#### [WHAT TO PRODUCE]
Your job is to write out each record exactly, leaving none out.

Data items
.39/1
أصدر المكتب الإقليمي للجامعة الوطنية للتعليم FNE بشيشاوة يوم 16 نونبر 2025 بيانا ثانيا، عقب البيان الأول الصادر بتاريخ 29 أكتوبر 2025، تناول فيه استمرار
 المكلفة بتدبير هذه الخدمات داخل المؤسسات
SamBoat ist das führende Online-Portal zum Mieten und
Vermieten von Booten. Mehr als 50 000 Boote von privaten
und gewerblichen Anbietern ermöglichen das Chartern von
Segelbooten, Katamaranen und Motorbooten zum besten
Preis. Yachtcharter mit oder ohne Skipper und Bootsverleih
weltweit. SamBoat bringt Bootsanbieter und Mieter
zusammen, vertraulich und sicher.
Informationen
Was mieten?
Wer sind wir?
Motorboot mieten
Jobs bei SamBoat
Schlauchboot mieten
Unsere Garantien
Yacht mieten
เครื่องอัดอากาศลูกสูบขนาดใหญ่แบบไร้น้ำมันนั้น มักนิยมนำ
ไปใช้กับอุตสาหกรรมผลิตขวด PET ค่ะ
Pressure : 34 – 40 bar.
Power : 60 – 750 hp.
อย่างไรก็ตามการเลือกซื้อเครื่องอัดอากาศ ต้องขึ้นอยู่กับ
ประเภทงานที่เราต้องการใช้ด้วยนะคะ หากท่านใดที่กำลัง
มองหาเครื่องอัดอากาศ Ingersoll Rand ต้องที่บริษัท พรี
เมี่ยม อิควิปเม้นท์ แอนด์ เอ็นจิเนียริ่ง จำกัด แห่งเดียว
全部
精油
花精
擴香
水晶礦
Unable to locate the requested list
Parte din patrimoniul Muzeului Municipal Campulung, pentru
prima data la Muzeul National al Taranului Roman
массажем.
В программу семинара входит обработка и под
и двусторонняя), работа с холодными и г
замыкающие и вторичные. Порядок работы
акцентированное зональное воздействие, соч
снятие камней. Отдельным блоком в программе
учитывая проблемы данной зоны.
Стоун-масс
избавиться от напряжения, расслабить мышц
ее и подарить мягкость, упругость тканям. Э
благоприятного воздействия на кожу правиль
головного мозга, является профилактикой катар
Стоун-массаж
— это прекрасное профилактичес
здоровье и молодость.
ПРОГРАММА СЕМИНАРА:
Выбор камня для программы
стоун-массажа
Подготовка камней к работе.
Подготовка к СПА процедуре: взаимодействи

#### [TASK OUTPUT]
.39/1
أصدر المكتب الإقليمي للجامعة الوطنية للتعليم FNE بشيشاوة يوم 16 نونبر 2025 بيانا ثانيا، عقب البيان الأول الصادر بتاريخ 29 أكتوبر 2025، تناول فيه استمرار
 المكلفة بتدبير هذه الخدمات داخل المؤسسات
SamBoat ist das führende Online-Portal zum Mieten und
Vermieten von Booten. Mehr als 50 000 Boote von privaten
und gewerblichen Anbietern ermöglichen das Chartern von
Segelbooten, Katamaranen und Motorbooten zum besten
Preis. Yachtcharter mit oder ohne Skipper und Bootsverleih
weltweit. SamBoat bringt Bootsanbieter und Mieter
zusammen, vertraulich und sicher.
Informationen
Was mieten?
Wer sind wir?
Motorboot mieten
Jobs bei SamBoat
Schlauchboot mieten
Unsere Garantien
Yacht mieten
เครื่องอัดอากาศลูกสูบขนาดใหญ่แบบไร้น้ำมันนั้น มักนิยมนำ
ไปใช้กับอุตสาหกรรมผลิตขวด PET ค่ะ
Pressure : 34 – 40 bar.
Power : 60 – 750 hp.
อย่างไรก็ตามการเลือกซื้อเครื่องอัดอากาศ ต้องขึ้นอยู่กับ
ประเภทงานที่เราต้องการใช้ด้วยนะคะ หากท่านใดที่กำลัง
มองหาเครื่องอัดอากาศ Ingersoll Rand ต้องที่บริษัท พรี
เมี่ยม อิควิปเม้นท์ แอนด์ เอ็นจิเนียริ่ง จำกัด แห่งเดียว
全部
精油
花精
擴香
水晶礦
Unable to locate the requested list
Parte din patrimoniul Muzeului Municipal Campulung, pentru
prima data la Muzeul National al Taranului Roman
массажем.
В программу семинара входит обработка и под
и двусторонняя), работа с холодными и г
замыкающие и вторичные. Порядок работы
акцентированное зональное воздействие, соч
снятие камней. Отдельным блоком в программе
учитывая проблемы данной зоны.
Стоун-масс
избавиться от напряжения, расслабить мышц
ее и подарить мягкость, упругость тканям. Э
благоприятного воздействия на кожу правиль
головного мозга, является профилактикой катар
Стоун-массаж
— это прекрасное профилактичес
здоровье и молодость.
ПРОГРАММА СЕМИНАРА:
Выбор камня для программы
стоун-массажа
Подготовка камней к работе.
Подготовка к СПА процедуре: взаимодействи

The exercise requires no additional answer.